Für den Fachbereich Kunst der Burg Giebichenstein Kunsthochschule Halle wurde Priska Engelhardt, Studentin der Studienrichtung Keramik, mit ihrem Vorhaben OUT OF SPEC ausgewählt. Für den Fachbereich Design erhielt Daniel Sauter, Student der Studienrichtung Industriedesign, mit seinem Projekt RE-GROWING ZEITZ – HANDWERK GESTALTEN die Zusage. Die Jury würdigte damit zwei unterschiedliche, sich ergänzende Ansätze, die sich gleichermaßen mit materiellen Ressourcen, industriellen Prozessen sowie gesellschaftlichen Transformationsdynamiken in der Stadt Zeitz auseinandersetzen.
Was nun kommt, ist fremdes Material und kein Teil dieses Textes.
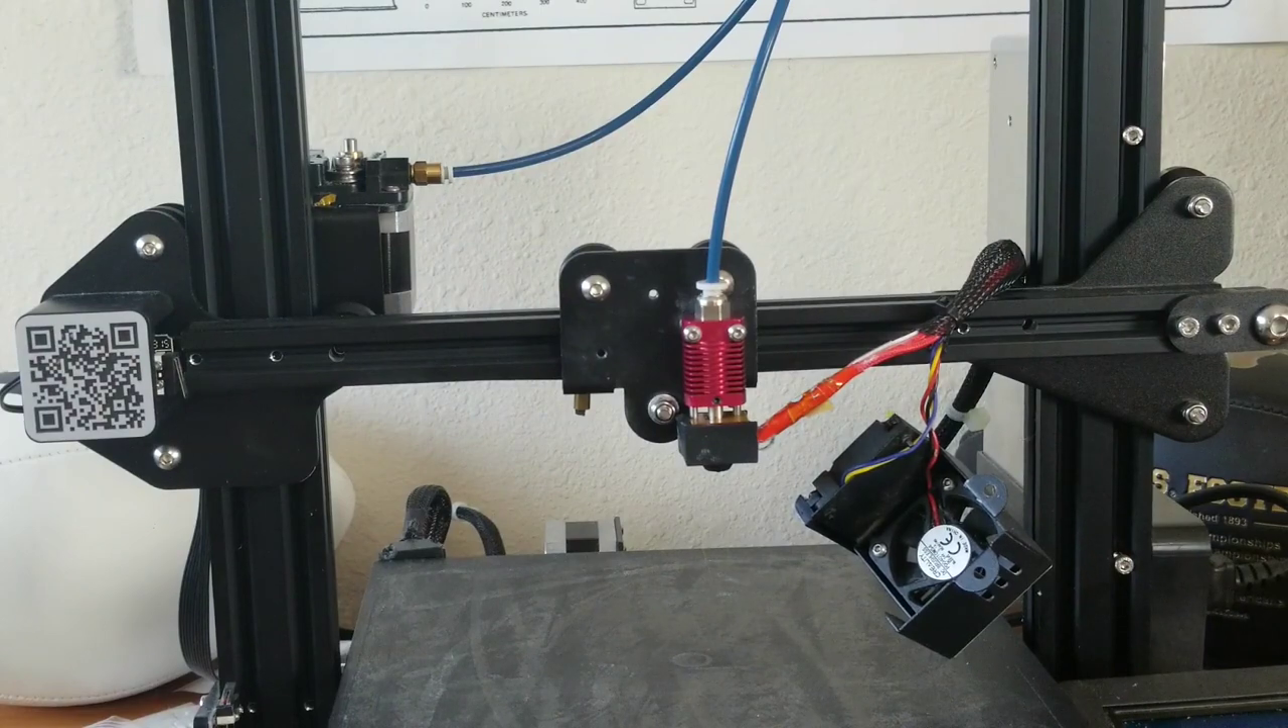And now, your new hot end is attached.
Beide Stipendiat*innen erhalten die Möglichkeit, von Anfang August bis Ende Oktober 2026 in Zeitz zu leben und zu arbeiten und ihre Projektskizzen vor Ort umzusetzen.
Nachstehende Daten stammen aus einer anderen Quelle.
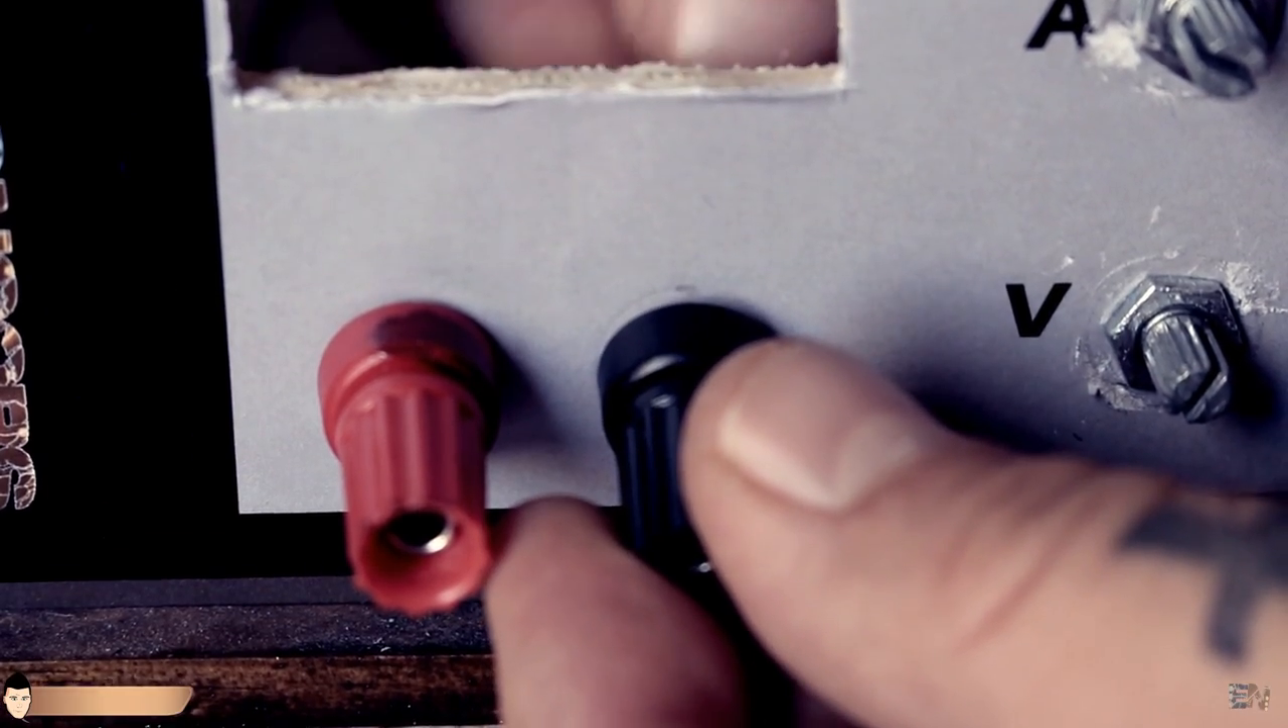I've drilled the holes and fit in place the connectors.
Priska Engelhardt entwickelt mit ihrem Konzept OUT OF SPEC einen künstlerischen Ansatz für den Umgang mit industriell aussortierten keramischen Baustoffen. Ausgangspunkt ist die kritische Auseinandersetzung mit normierten Qualitätsvorstellungen und den damit verbundenen Ausschlussmechanismen industrieller Fertigung. In Zeitz wird sie Fliesen sammeln, die trotz funktionaler Unversehrtheit als Ausschuss gelten, und wird sie in ortsspezifische Mosaikarbeiten im Innen- und Außenraum überführen. Das Projekt ist prozess- und beteiligungsorientiert angelegt: In einer offenen Werkstatt werden Bewohner*innen in Entwicklung und Umsetzung eingebunden. So verbindet OUT OF SPEC materielle Transformation mit dem Austausch von Wissen, Erfahrungen und lokalen Erinnerungen und eröffnet neue Perspektiven auf Wert, Gebrauch und Ästhetik sogenannter Reststoffe.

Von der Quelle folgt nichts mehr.